Part 23

10.1K 755 32
                                    

Maaf?

Apa ini tipuan baru?

Aku curiga. Akan tetapi, Ryan bukan Dimas. Meskipun dia kasar, dia tidak pintar berbohong atau mengelabui. Sudah menjadi kebiasaannya mengatakan apapun sesuka hati tanpa peduli perasaan orang lain. Karenanya aku bingung. Apa Ryan benar minta maaf? Atau telingaku yang salah?

Di tengah kebingungan itu, Ryan bicara lagi. "Lan, bisa tolong buka pintunya? Kita bisa bicara langsung, ngga kayak gini. Gue janji gue ngga akan ngelakuin sesuatu yang ngga lo suka."

Setelah kata maaf, kali ini ada kata 'tolong'. Dua kata luar biasa itu ternyata bisa keluar dari bibir seseorang yang arogan seperti Ryan. Walaupun begitu, aku belum siap. Aku masih tidak mau bertemu dengannya.
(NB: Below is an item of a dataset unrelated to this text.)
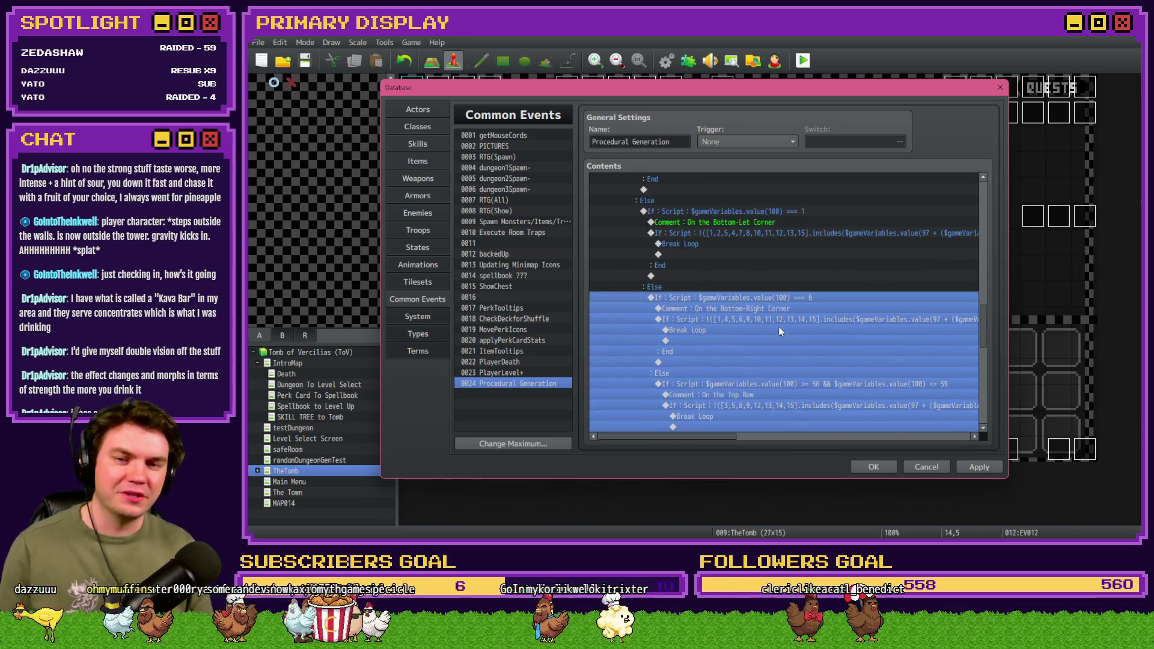
pyautogui.click(780, 313)
pyautogui.click(780, 318)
"Kalau gitu, tolong pulang. Aku belum mau ketemu kalian." Sahutku.

"Lan sorry. Jangan kayak gini. Lo mesti datang lagi ke sekolah." Kata Ryan pelan namun serius. Dia terdengar tulus.

Aku membuka bibir untuk menyahuti ucapan Ryan itu namun batal. Di tengah kekalutanku, suara orang yang aku tunggu akhirnya terdengar.

"Kalian mau apa ke sini?" Tanya Bian yang baru datang.

***

Sesampainya di rumah Fadlan, Bian melihat tiga orang berpakaian putih abu-abu yang berkumpul di depan pintu rumah pacarnya itu. Rumah sederhana yang berusia lebih dari tiga puluh tahun itu terlihat kontras dengan cemerlangnya tiga remaja yang berdiri di sana. Meskipun mereka terlihat cemerlang, Bian tidak bisa memberikan pandangan positif. Itu karena dia mengenal ketiganya lewat sosial media sebagai orang-orang yang terlibat dalam pengunggahan video skandal Fadlan. Satu yang meng-upload, dua lainnya paling banyak berkomentar.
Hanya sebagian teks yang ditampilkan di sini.